We drove through the night and when the sun came up, a Welcome to New Mexico sign greeted me. Land of Enchantment. We ended up on a street with motels, liquor stores, Chinese restaurants, and an occasional used car dealer lot with colorful pennants and balloons swaying in the wind. My mother pulled into the parking lot of the very last building on the street, the Moment Motel. There was a simple black-and-white Help Wanted sign in the door. She pulled up to the front door and checked herself in the mirror.
“Wait here,” she said and applied lipstick.
“Are we going to stay here?” I asked, my legs propped up against the passenger’s seat.
“We’ll see,” she said and locked the car door.
As I watched her enter the motel, her likeness in the window one of beauty and confidence even after a night of driving though the darkness, only the old Buick stuffed with our possessions belied the picture of her success. I took in the cracked parking lot, the chipped paint, the humming soda machine, and the sound of a vacuum cleaner drifting toward me from afar. My mother emerged what seemed like thirty minutes or so later, with a key in her hand.
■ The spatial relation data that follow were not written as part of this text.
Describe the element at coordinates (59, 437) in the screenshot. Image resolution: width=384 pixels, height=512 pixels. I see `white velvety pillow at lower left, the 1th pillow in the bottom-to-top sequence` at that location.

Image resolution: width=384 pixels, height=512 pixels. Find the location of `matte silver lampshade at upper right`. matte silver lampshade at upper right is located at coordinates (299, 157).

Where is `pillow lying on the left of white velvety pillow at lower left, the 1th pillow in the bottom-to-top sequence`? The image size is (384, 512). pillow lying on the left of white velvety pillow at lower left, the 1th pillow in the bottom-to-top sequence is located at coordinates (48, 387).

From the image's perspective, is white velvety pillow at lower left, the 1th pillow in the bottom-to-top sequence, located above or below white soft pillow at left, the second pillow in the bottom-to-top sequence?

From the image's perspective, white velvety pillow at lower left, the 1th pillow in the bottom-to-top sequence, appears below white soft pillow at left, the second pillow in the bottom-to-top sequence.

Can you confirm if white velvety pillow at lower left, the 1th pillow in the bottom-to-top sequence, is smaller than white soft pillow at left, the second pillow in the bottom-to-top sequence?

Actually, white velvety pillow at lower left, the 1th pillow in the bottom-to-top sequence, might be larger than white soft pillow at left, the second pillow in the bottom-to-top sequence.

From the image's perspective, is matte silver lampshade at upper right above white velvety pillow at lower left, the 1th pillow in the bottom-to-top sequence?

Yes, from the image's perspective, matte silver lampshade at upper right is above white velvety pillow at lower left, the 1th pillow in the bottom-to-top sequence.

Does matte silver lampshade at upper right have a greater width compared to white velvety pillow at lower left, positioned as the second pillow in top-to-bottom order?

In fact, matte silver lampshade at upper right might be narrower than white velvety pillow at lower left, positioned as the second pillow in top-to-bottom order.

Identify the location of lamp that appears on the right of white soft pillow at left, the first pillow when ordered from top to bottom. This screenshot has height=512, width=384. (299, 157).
If Wichita Falls was Herring’s domain, New Mexico was Bruno Nettle’s time to shine. He was the owner of the Moment Motel and hired my mother on the spot. In exchange for her work and a paycheck he allowed us to live in the very last room at the end of the T-shaped complex. I even remember the number: 210. The 0 was slightly crooked and the room smelled of lavender. Not the real thing, but the artificial scent of lavender flowers in a waft of alcohol. The Moment Motel was where we stayed for a long time. We got there when I was about six and didn’t leave until I was eight. It was the longest time we stayed anywhere.